▸ **Task set**:
A - In the message on Unicode local mapping, reproduce word for word the part that opens with the words containing "Wed Feb 18 23:29:05" and closes with "edit my text.".
B - In the message on Unicode local mapping, for which language did Cary describe a somewhat more complex case?
C - List every character that the message on Unicode local mapping says folds the same as the Unicode "E".

====== Excerpt provided

Unicode position on local mapping

Wed Feb 18 23:29:05 CET 2009

--On Wednesday, February 18, 2009 15:56 +0100 JFC Morfin
<jefsey at jefsey.com> wrote:

> Dear John,Sorry, but I am travelling to and have a poor vision
> of my screen. I hope that this mail will make sense as I can
> hardly edit my text.

I am having what may be similar visibility/editing problems, but
perhaps we can work through them.

> The point is that you assume that characters bijectively fold.
> This is not the case. "é","è", "ê", "ë" and "e" fold the
> same: as the same unicode "E".

Well, yes and no.  Yes, it illustrates the problem.  But, while
we understand this particular mapping  for French (as used in
France), and the somewhat more complex case that Cary describes
for Swedish, it also illustrates the difficulties of trying to
do these mappings in the protocol, rather than via some set of
registry conventions or prohibitions.

============
====== Record extracts

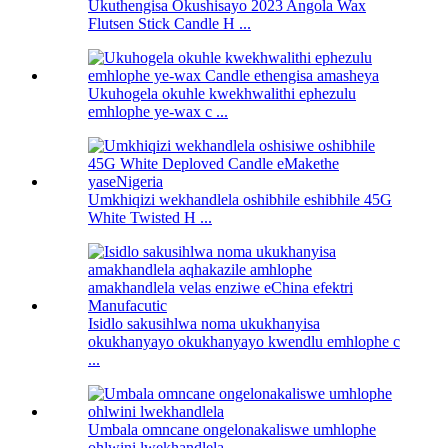
Ukuthengisa Okushisayo 2023 Angola Wax
Flutsen Stick Candle H ...
Ukuhogela okuhle kwekhwalithi ephezulu
emhlophe ye-wax c ...
Umkhiqizi wekhandlela oshibhile eshibhile 45G
White Twisted H ...
Isidlo sakusihlwa noma ukukhanyisa
okukhanyayo okukhanyayo kwendlu emhlophe c
...
Umbala omncane ongelonakaliswe umhlophe
ohlwini lwekhandlela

============

▸ **Expected outputs**:
A -
Wed Feb 18 23:29:05 CET 2009

--On Wednesday, February 18, 2009 15:56 +0100 JFC Morfin
<jefsey at jefsey.com> wrote:

> Dear John,Sorry, but I am travelling to and have a poor vision
> of my screen. I hope that this mail will make sense as I can
> hardly edit my text.

B - Swedish

C - "é", "è", "ê", "ë", "e"